▶ _To do_:
In the copy, every line of the material that follows must appear exactly, and no pictures should.

▶ _Data shown_:
---------------

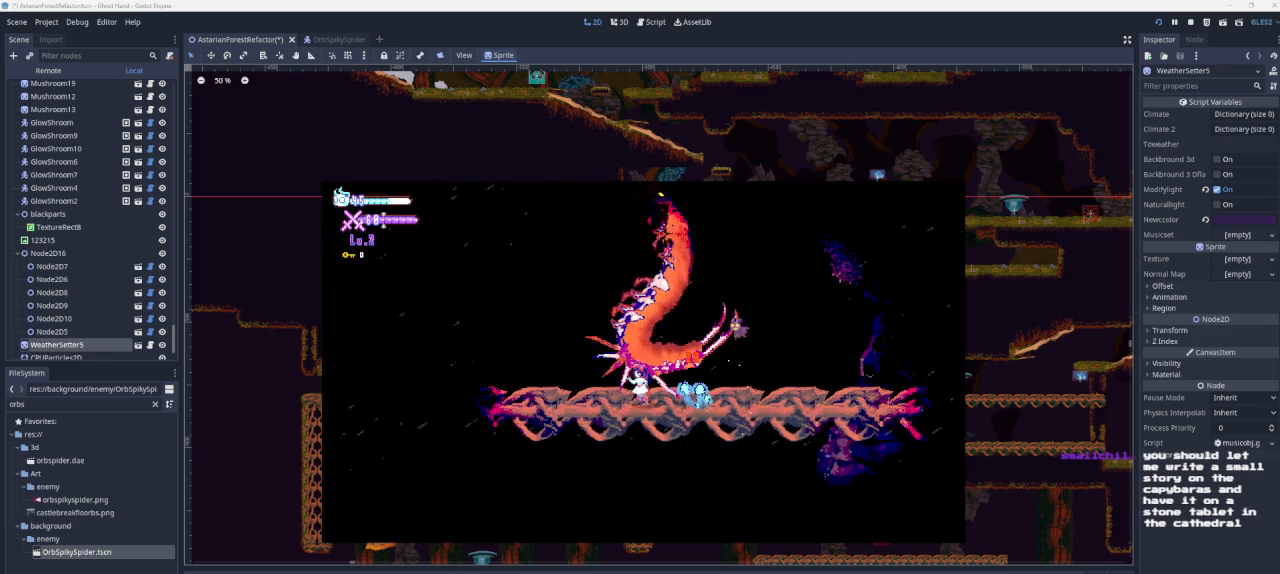
{"buttons": [], "left_stick": "left", "right_stick": "center", "events": []}
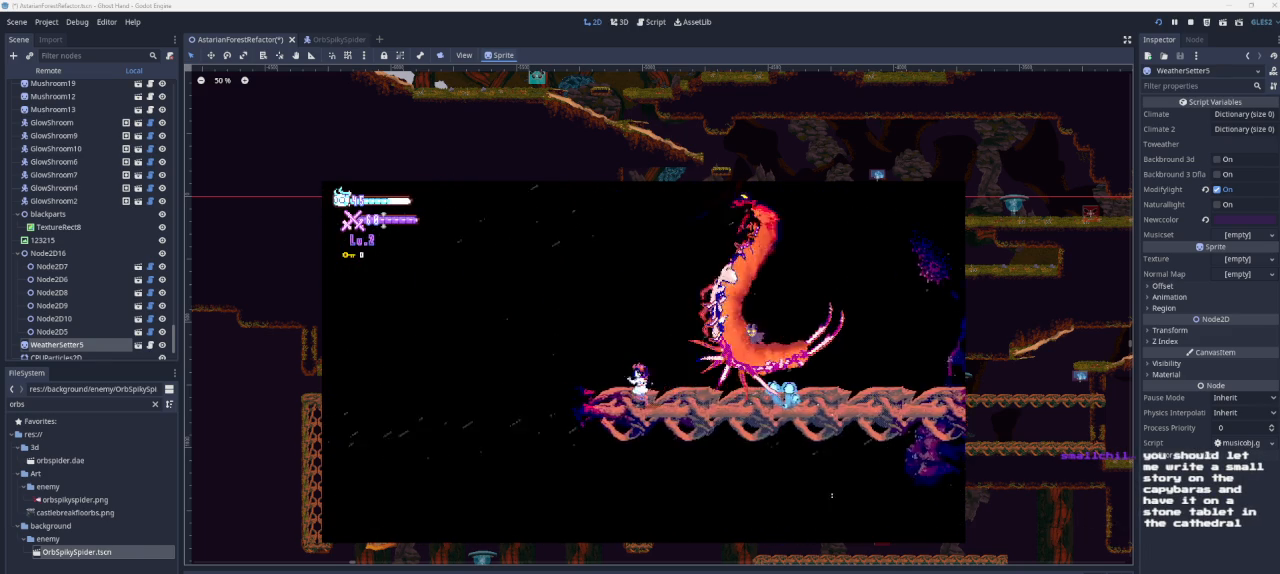
{"buttons": ["R1"], "left_stick": "center", "right_stick": "center", "events": [[267, "left_stick", "center"], [333, "left_stick", "right"], [400, "R1", "down"], [433, "left_stick", "center"]]}
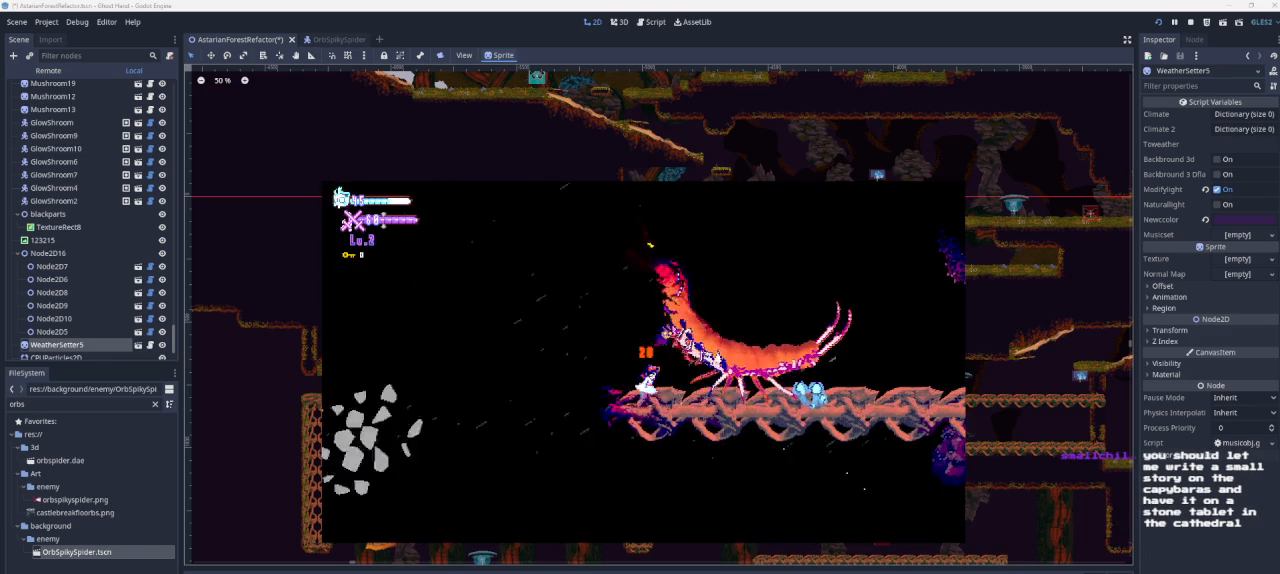
{"buttons": [], "left_stick": "center", "right_stick": "center", "events": [[33, "R1", "up"]]}
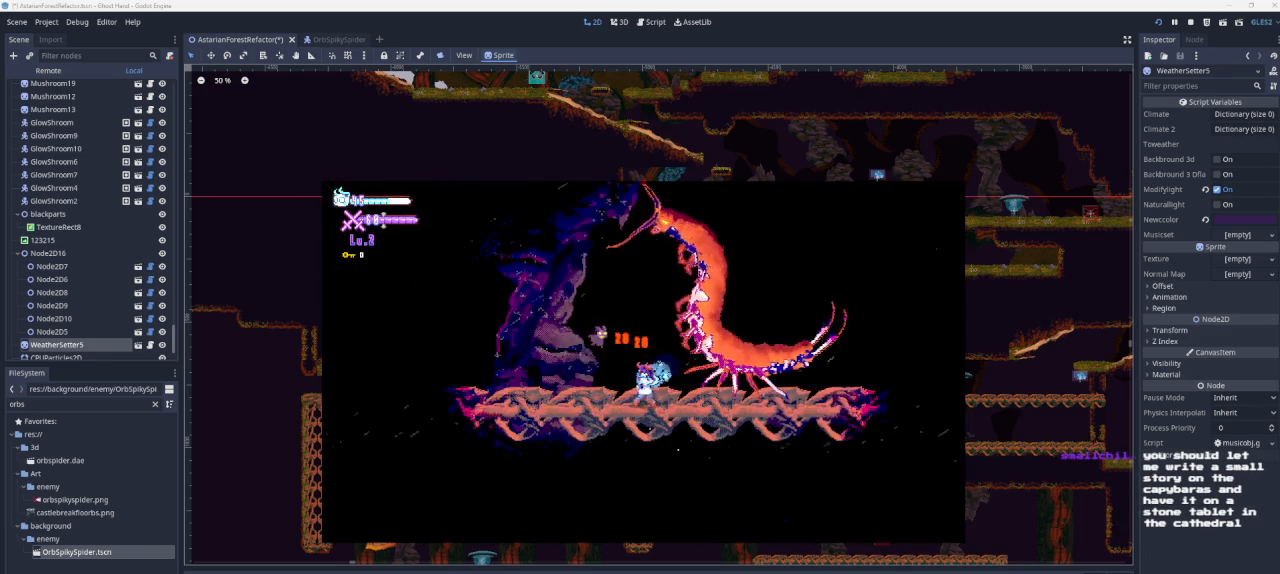
{"buttons": ["CROSS"], "left_stick": "left", "right_stick": "center", "events": [[100, "left_stick", "left"], [300, "CROSS", "down"]]}
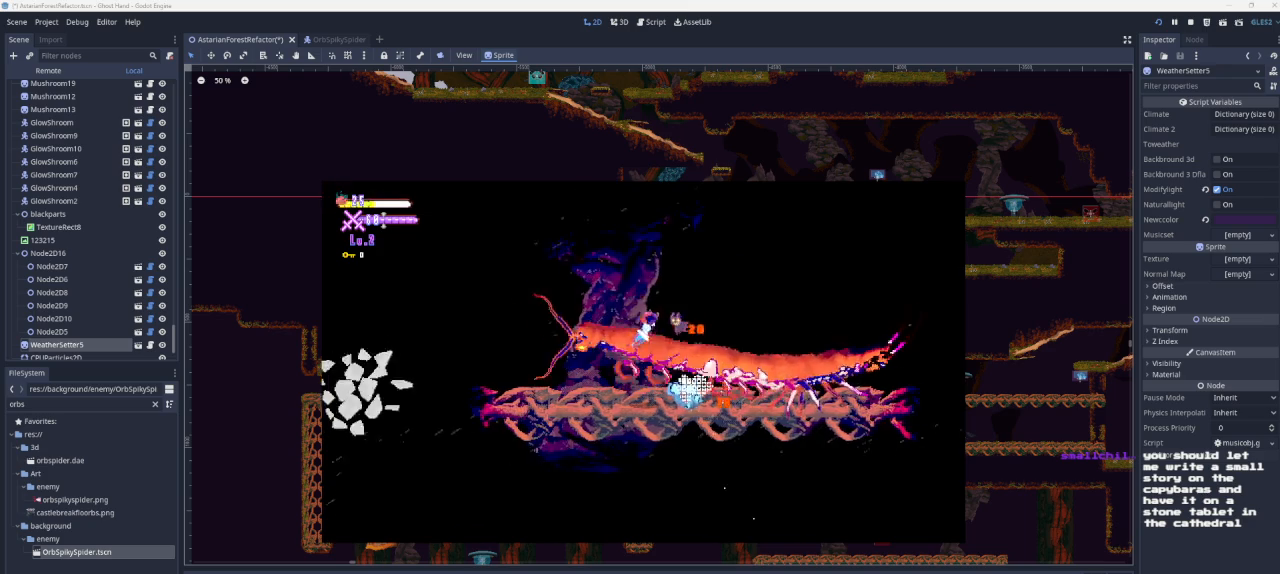
{"buttons": [], "left_stick": "center", "right_stick": "center", "events": [[133, "CROSS", "up"], [200, "left_stick", "center"]]}
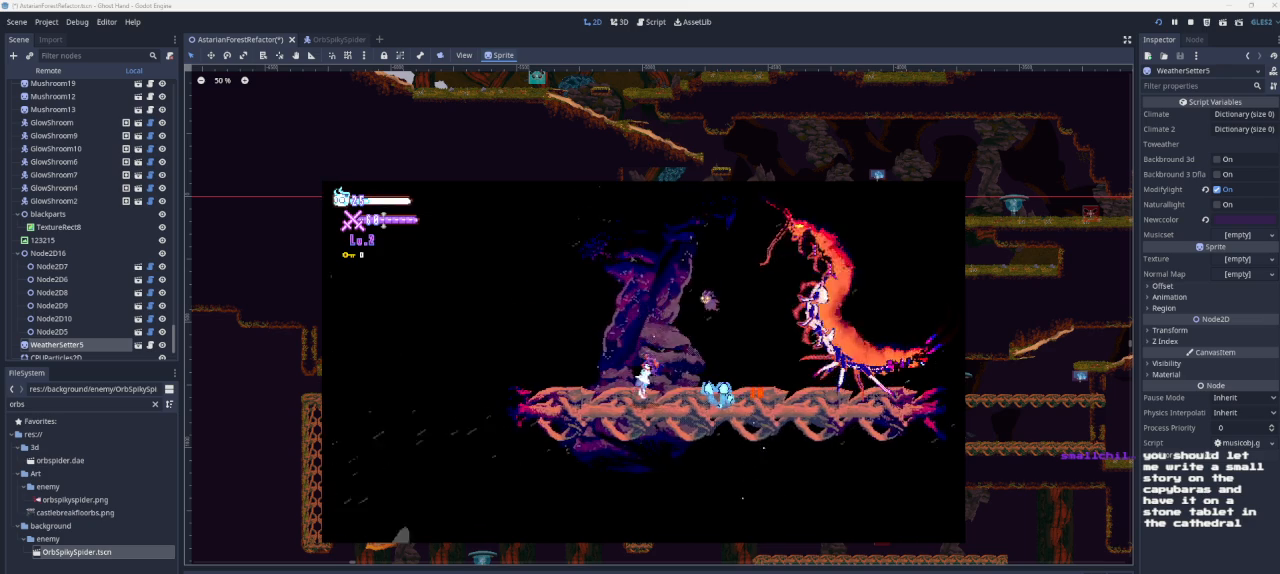
{"buttons": [], "left_stick": "right", "right_stick": "center", "events": [[67, "left_stick", "right"]]}
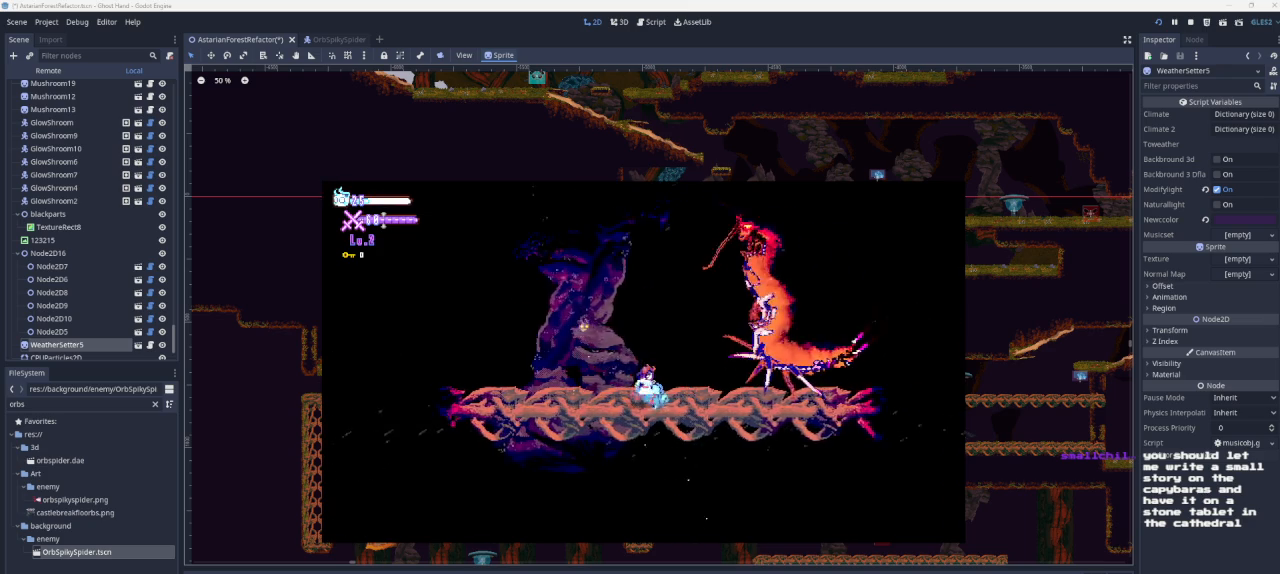
{"buttons": [], "left_stick": "left", "right_stick": "center", "events": [[33, "CROSS", "down"], [200, "SQUARE", "down"], [333, "CROSS", "up"], [333, "SQUARE", "up"], [333, "left_stick", "left"]]}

---------------

▶ _Answer box_:
{"buttons": [], "left_stick": "left", "right_stick": "center", "events": []}
{"buttons": ["R1"], "left_stick": "center", "right_stick": "center", "events": [[267, "left_stick", "center"], [333, "left_stick", "right"], [400, "R1", "down"], [433, "left_stick", "center"]]}
{"buttons": [], "left_stick": "center", "right_stick": "center", "events": [[33, "R1", "up"]]}
{"buttons": ["CROSS"], "left_stick": "left", "right_stick": "center", "events": [[100, "left_stick", "left"], [300, "CROSS", "down"]]}
{"buttons": [], "left_stick": "center", "right_stick": "center", "events": [[133, "CROSS", "up"], [200, "left_stick", "center"]]}
{"buttons": [], "left_stick": "right", "right_stick": "center", "events": [[67, "left_stick", "right"]]}
{"buttons": [], "left_stick": "left", "right_stick": "center", "events": [[33, "CROSS", "down"], [200, "SQUARE", "down"], [333, "CROSS", "up"], [333, "SQUARE", "up"], [333, "left_stick", "left"]]}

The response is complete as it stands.